▸ Your goal:
A word-for-word copy of all entries is required, without images.

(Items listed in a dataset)
+++++

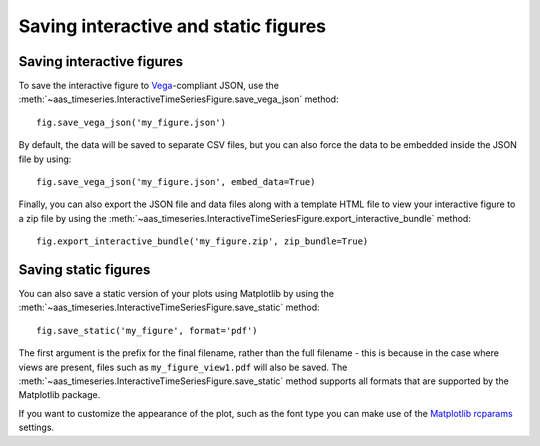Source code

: Saving interactive and static figures
=====================================

Saving interactive figures
--------------------------

To save the interactive figure to `Vega <https://vega.github.io/vega/>`_-compliant
JSON, use the
:meth:`~aas_timeseries.InteractiveTimeSeriesFigure.save_vega_json` method::

    fig.save_vega_json('my_figure.json')

By default, the data will be saved to separate CSV files, but you can also force
the data to be embedded inside the JSON file by using::

    fig.save_vega_json('my_figure.json', embed_data=True)

Finally, you can also export the JSON file and data files along with a template
HTML file to view your interactive figure to a zip file by using the
:meth:`~aas_timeseries.InteractiveTimeSeriesFigure.export_interactive_bundle`
method::

    fig.export_interactive_bundle('my_figure.zip', zip_bundle=True)

Saving static figures
---------------------

You can also save a static version of your plots using Matplotlib by using
the :meth:`~aas_timeseries.InteractiveTimeSeriesFigure.save_static` method::

    fig.save_static('my_figure', format='pdf')

The first argument is the prefix for the final filename, rather than the full
filename - this is because in the case where views are present, files such as
``my_figure_view1.pdf`` will also be saved. The
:meth:`~aas_timeseries.InteractiveTimeSeriesFigure.save_static` method supports
all formats that are supported by the Matplotlib package.

If you want to customize the appearance of the plot, such as the font type you
can make use of the `Matplotlib rcparams
<https://matplotlib.org/users/customizing.html#matplotlib-rcparams>`_ settings.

+++++

▸ Answer:
Source code

: Saving interactive and static figures
=====================================

Saving interactive figures
--------------------------

To save the interactive figure to `Vega <https://vega.github.io/vega/>`_-compliant
JSON, use the
:meth:`~aas_timeseries.InteractiveTimeSeriesFigure.save_vega_json` method::

    fig.save_vega_json('my_figure.json')

By default, the data will be saved to separate CSV files, but you can also force
the data to be embedded inside the JSON file by using::

    fig.save_vega_json('my_figure.json', embed_data=True)

Finally, you can also export the JSON file and data files along with a template
HTML file to view your interactive figure to a zip file by using the
:meth:`~aas_timeseries.InteractiveTimeSeriesFigure.export_interactive_bundle`
method::

    fig.export_interactive_bundle('my_figure.zip', zip_bundle=True)

Saving static figures
---------------------

You can also save a static version of your plots using Matplotlib by using
the :meth:`~aas_timeseries.InteractiveTimeSeriesFigure.save_static` method::

    fig.save_static('my_figure', format='pdf')

The first argument is the prefix for the final filename, rather than the full
filename - this is because in the case where views are present, files such as
``my_figure_view1.pdf`` will also be saved. The
:meth:`~aas_timeseries.InteractiveTimeSeriesFigure.save_static` method supports
all formats that are supported by the Matplotlib package.

If you want to customize the appearance of the plot, such as the font type you
can make use of the `Matplotlib rcparams
<https://matplotlib.org/users/customizing.html#matplotlib-rcparams>`_ settings.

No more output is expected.